How to complete this task: Pull every line that includes the word "little" out of the data below and copy it.

**********

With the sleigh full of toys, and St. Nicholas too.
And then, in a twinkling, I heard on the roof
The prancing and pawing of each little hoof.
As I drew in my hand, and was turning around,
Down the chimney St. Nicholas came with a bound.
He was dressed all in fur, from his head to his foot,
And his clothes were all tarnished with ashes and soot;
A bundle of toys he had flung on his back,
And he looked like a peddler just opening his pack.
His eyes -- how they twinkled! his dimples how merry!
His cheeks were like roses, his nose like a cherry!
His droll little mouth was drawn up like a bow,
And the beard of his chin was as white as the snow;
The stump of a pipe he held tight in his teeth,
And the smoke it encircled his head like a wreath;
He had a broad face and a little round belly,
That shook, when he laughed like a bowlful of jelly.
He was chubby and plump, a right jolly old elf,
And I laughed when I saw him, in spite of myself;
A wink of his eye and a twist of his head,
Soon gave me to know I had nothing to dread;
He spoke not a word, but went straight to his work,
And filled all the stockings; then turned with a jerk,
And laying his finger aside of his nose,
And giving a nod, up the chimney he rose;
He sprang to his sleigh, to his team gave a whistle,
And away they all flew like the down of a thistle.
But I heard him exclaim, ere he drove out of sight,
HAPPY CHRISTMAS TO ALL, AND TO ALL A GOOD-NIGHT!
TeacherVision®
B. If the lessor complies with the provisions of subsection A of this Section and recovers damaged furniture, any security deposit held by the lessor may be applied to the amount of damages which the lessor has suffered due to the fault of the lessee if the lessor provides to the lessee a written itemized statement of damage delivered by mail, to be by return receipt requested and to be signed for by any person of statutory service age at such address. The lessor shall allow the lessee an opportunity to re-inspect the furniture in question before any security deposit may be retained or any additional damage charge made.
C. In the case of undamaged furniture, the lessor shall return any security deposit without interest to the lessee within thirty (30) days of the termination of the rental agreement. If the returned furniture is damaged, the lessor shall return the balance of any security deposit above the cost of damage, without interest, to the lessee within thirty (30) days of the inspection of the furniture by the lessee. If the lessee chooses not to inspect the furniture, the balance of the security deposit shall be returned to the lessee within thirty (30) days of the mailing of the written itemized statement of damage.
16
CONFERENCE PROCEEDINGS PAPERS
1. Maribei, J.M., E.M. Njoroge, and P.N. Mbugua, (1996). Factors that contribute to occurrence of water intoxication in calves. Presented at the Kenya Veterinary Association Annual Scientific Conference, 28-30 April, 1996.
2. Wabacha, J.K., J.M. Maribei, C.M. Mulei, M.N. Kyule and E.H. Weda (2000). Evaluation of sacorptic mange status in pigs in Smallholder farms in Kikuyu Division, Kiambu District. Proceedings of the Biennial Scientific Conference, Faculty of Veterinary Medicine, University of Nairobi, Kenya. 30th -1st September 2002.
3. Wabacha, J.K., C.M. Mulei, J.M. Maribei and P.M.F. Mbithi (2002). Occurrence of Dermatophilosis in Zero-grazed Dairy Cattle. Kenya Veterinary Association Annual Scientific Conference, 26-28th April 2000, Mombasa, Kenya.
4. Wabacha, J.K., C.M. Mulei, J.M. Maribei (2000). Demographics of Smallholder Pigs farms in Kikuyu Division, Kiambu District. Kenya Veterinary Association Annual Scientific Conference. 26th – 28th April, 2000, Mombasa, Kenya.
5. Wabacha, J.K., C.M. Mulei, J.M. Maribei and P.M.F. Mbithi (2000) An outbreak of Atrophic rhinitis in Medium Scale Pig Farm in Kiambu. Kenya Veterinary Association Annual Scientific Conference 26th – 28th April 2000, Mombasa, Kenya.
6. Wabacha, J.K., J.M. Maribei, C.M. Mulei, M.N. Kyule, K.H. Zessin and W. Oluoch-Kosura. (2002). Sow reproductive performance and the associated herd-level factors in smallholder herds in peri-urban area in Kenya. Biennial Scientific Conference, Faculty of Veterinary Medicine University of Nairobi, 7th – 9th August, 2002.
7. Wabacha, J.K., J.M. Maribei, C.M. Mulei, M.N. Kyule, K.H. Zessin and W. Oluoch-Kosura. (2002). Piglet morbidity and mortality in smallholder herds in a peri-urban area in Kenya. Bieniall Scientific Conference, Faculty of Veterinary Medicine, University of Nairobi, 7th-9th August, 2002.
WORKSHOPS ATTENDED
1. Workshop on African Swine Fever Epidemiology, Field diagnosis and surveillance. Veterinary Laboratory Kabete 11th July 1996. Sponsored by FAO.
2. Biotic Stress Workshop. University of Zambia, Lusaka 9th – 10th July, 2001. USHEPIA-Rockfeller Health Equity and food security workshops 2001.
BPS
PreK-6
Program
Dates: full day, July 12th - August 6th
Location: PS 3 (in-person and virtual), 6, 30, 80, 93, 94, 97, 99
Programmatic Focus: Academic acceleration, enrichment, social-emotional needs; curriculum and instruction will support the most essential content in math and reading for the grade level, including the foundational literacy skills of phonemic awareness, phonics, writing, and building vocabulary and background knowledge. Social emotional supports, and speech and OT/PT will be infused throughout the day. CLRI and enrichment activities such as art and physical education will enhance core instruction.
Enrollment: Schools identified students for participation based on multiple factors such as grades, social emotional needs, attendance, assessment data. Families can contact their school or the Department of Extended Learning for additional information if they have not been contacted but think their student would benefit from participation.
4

**********

Exercise response:
The prancing and pawing of each little hoof.
His droll little mouth was drawn up like a bow,
He had a broad face and a little round belly,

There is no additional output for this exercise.